***** Extracted material *****

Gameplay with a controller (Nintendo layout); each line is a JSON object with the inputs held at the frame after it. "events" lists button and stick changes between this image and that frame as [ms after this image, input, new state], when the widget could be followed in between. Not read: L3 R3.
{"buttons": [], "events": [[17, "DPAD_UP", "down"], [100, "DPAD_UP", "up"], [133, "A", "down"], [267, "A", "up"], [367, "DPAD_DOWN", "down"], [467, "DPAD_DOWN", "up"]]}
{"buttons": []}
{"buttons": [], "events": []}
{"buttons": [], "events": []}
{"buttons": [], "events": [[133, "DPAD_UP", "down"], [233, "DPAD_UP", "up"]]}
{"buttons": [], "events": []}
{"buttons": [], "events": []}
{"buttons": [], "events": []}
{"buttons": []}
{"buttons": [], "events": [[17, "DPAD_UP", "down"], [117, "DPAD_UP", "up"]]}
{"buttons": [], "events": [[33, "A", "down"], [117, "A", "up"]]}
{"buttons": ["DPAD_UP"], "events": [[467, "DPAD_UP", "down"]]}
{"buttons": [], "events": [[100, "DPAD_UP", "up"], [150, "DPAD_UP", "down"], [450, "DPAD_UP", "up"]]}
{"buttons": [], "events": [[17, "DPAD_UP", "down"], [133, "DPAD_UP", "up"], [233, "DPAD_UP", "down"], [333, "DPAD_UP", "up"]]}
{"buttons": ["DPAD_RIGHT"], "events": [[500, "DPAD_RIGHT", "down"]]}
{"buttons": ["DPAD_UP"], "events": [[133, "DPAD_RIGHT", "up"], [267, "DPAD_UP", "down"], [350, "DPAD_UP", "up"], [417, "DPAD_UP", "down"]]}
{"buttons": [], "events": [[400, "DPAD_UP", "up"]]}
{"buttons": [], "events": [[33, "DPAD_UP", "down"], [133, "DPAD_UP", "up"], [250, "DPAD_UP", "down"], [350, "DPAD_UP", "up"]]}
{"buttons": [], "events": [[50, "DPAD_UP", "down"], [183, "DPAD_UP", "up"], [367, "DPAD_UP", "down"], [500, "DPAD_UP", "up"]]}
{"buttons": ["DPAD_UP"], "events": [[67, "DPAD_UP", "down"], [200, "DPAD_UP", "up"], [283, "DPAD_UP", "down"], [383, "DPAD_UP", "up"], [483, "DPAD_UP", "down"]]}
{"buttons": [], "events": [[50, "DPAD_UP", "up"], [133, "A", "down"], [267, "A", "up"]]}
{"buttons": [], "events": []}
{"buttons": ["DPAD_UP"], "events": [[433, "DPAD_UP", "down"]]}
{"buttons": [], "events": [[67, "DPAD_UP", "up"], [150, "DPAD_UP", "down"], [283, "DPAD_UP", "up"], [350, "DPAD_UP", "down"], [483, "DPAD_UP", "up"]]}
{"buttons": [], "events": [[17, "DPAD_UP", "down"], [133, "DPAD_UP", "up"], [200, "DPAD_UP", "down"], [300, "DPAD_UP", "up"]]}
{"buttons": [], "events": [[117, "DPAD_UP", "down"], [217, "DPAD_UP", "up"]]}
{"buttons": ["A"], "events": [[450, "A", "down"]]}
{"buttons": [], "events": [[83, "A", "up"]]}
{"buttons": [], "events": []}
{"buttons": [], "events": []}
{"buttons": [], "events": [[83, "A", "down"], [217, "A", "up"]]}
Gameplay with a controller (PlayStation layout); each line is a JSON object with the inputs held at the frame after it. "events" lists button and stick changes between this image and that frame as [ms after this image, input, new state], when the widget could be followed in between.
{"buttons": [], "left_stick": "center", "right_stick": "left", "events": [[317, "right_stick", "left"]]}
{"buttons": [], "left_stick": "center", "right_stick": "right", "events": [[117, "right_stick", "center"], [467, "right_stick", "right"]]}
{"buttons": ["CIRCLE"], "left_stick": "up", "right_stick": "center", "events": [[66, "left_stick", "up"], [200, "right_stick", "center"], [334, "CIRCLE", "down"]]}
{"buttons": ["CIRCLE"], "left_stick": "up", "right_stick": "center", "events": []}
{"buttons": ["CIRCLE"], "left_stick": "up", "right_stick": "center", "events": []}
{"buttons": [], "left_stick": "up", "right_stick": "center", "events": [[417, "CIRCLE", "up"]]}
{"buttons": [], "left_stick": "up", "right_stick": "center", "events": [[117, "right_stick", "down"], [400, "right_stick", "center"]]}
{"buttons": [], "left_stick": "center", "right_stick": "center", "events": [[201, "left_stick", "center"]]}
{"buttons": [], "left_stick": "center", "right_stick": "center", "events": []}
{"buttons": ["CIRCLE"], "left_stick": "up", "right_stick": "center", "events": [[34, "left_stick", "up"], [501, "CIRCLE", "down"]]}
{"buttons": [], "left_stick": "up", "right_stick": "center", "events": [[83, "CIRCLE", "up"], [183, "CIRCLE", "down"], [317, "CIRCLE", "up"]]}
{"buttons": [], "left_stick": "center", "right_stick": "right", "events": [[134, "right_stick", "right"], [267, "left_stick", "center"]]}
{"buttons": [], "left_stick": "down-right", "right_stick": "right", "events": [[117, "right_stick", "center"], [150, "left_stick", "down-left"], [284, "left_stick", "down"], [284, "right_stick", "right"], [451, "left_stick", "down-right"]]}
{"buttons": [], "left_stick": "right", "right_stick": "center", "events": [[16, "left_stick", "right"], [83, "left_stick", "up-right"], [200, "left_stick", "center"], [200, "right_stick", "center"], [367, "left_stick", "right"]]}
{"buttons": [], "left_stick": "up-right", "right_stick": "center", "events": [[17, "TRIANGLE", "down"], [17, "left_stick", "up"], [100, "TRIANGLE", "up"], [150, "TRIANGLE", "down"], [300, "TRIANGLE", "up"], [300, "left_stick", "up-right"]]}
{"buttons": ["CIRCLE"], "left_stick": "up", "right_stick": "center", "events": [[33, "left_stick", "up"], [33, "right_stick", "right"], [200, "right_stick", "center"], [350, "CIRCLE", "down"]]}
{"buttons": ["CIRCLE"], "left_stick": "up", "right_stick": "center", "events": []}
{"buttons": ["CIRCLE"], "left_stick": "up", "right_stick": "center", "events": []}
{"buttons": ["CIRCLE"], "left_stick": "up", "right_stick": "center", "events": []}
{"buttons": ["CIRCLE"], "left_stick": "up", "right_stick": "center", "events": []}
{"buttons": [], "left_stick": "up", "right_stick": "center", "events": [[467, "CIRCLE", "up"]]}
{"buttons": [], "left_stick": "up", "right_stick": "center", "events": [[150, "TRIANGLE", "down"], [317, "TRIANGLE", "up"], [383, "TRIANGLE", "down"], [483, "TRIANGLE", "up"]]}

*****

Directions: Once the records have been read, print them all again exactly.

Solution to the exercise:
Gameplay with a controller (Nintendo layout); each line is a JSON object with the inputs held at the frame after it. "events" lists button and stick changes between this image and that frame as [ms after this image, input, new state], when the widget could be followed in between. Not read: L3 R3.
{"buttons": [], "events": [[17, "DPAD_UP", "down"], [100, "DPAD_UP", "up"], [133, "A", "down"], [267, "A", "up"], [367, "DPAD_DOWN", "down"], [467, "DPAD_DOWN", "up"]]}
{"buttons": []}
{"buttons": [], "events": []}
{"buttons": [], "events": []}
{"buttons": [], "events": [[133, "DPAD_UP", "down"], [233, "DPAD_UP", "up"]]}
{"buttons": [], "events": []}
{"buttons": [], "events": []}
{"buttons": [], "events": []}
{"buttons": []}
{"buttons": [], "events": [[17, "DPAD_UP", "down"], [117, "DPAD_UP", "up"]]}
{"buttons": [], "events": [[33, "A", "down"], [117, "A", "up"]]}
{"buttons": ["DPAD_UP"], "events": [[467, "DPAD_UP", "down"]]}
{"buttons": [], "events": [[100, "DPAD_UP", "up"], [150, "DPAD_UP", "down"], [450, "DPAD_UP", "up"]]}
{"buttons": [], "events": [[17, "DPAD_UP", "down"], [133, "DPAD_UP", "up"], [233, "DPAD_UP", "down"], [333, "DPAD_UP", "up"]]}
{"buttons": ["DPAD_RIGHT"], "events": [[500, "DPAD_RIGHT", "down"]]}
{"buttons": ["DPAD_UP"], "events": [[133, "DPAD_RIGHT", "up"], [267, "DPAD_UP", "down"], [350, "DPAD_UP", "up"], [417, "DPAD_UP", "down"]]}
{"buttons": [], "events": [[400, "DPAD_UP", "up"]]}
{"buttons": [], "events": [[33, "DPAD_UP", "down"], [133, "DPAD_UP", "up"], [250, "DPAD_UP", "down"], [350, "DPAD_UP", "up"]]}
{"buttons": [], "events": [[50, "DPAD_UP", "down"], [183, "DPAD_UP", "up"], [367, "DPAD_UP", "down"], [500, "DPAD_UP", "up"]]}
{"buttons": ["DPAD_UP"], "events": [[67, "DPAD_UP", "down"], [200, "DPAD_UP", "up"], [283, "DPAD_UP", "down"], [383, "DPAD_UP", "up"], [483, "DPAD_UP", "down"]]}
{"buttons": [], "events": [[50, "DPAD_UP", "up"], [133, "A", "down"], [267, "A", "up"]]}
{"buttons": [], "events": []}
{"buttons": ["DPAD_UP"], "events": [[433, "DPAD_UP", "down"]]}
{"buttons": [], "events": [[67, "DPAD_UP", "up"], [150, "DPAD_UP", "down"], [283, "DPAD_UP", "up"], [350, "DPAD_UP", "down"], [483, "DPAD_UP", "up"]]}
{"buttons": [], "events": [[17, "DPAD_UP", "down"], [133, "DPAD_UP", "up"], [200, "DPAD_UP", "down"], [300, "DPAD_UP", "up"]]}
{"buttons": [], "events": [[117, "DPAD_UP", "down"], [217, "DPAD_UP", "up"]]}
{"buttons": ["A"], "events": [[450, "A", "down"]]}
{"buttons": [], "events": [[83, "A", "up"]]}
{"buttons": [], "events": []}
{"buttons": [], "events": []}
{"buttons": [], "events": [[83, "A", "down"], [217, "A", "up"]]}
Gameplay with a controller (PlayStation layout); each line is a JSON object with the inputs held at the frame after it. "events" lists button and stick changes between this image and that frame as [ms after this image, input, new state], when the widget could be followed in between.
{"buttons": [], "left_stick": "center", "right_stick": "left", "events": [[317, "right_stick", "left"]]}
{"buttons": [], "left_stick": "center", "right_stick": "right", "events": [[117, "right_stick", "center"], [467, "right_stick", "right"]]}
{"buttons": ["CIRCLE"], "left_stick": "up", "right_stick": "center", "events": [[66, "left_stick", "up"], [200, "right_stick", "center"], [334, "CIRCLE", "down"]]}
{"buttons": ["CIRCLE"], "left_stick": "up", "right_stick": "center", "events": []}
{"buttons": ["CIRCLE"], "left_stick": "up", "right_stick": "center", "events": []}
{"buttons": [], "left_stick": "up", "right_stick": "center", "events": [[417, "CIRCLE", "up"]]}
{"buttons": [], "left_stick": "up", "right_stick": "center", "events": [[117, "right_stick", "down"], [400, "right_stick", "center"]]}
{"buttons": [], "left_stick": "center", "right_stick": "center", "events": [[201, "left_stick", "center"]]}
{"buttons": [], "left_stick": "center", "right_stick": "center", "events": []}
{"buttons": ["CIRCLE"], "left_stick": "up", "right_stick": "center", "events": [[34, "left_stick", "up"], [501, "CIRCLE", "down"]]}
{"buttons": [], "left_stick": "up", "right_stick": "center", "events": [[83, "CIRCLE", "up"], [183, "CIRCLE", "down"], [317, "CIRCLE", "up"]]}
{"buttons": [], "left_stick": "center", "right_stick": "right", "events": [[134, "right_stick", "right"], [267, "left_stick", "center"]]}
{"buttons": [], "left_stick": "down-right", "right_stick": "right", "events": [[117, "right_stick", "center"], [150, "left_stick", "down-left"], [284, "left_stick", "down"], [284, "right_stick", "right"], [451, "left_stick", "down-right"]]}
{"buttons": [], "left_stick": "right", "right_stick": "center", "events": [[16, "left_stick", "right"], [83, "left_stick", "up-right"], [200, "left_stick", "center"], [200, "right_stick", "center"], [367, "left_stick", "right"]]}
{"buttons": [], "left_stick": "up-right", "right_stick": "center", "events": [[17, "TRIANGLE", "down"], [17, "left_stick", "up"], [100, "TRIANGLE", "up"], [150, "TRIANGLE", "down"], [300, "TRIANGLE", "up"], [300, "left_stick", "up-right"]]}
{"buttons": ["CIRCLE"], "left_stick": "up", "right_stick": "center", "events": [[33, "left_stick", "up"], [33, "right_stick", "right"], [200, "right_stick", "center"], [350, "CIRCLE", "down"]]}
{"buttons": ["CIRCLE"], "left_stick": "up", "right_stick": "center", "events": []}
{"buttons": ["CIRCLE"], "left_stick": "up", "right_stick": "center", "events": []}
{"buttons": ["CIRCLE"], "left_stick": "up", "right_stick": "center", "events": []}
{"buttons": ["CIRCLE"], "left_stick": "up", "right_stick": "center", "events": []}
{"buttons": [], "left_stick": "up", "right_stick": "center", "events": [[467, "CIRCLE", "up"]]}
{"buttons": [], "left_stick": "up", "right_stick": "center", "events": [[150, "TRIANGLE", "down"], [317, "TRIANGLE", "up"], [383, "TRIANGLE", "down"], [483, "TRIANGLE", "up"]]}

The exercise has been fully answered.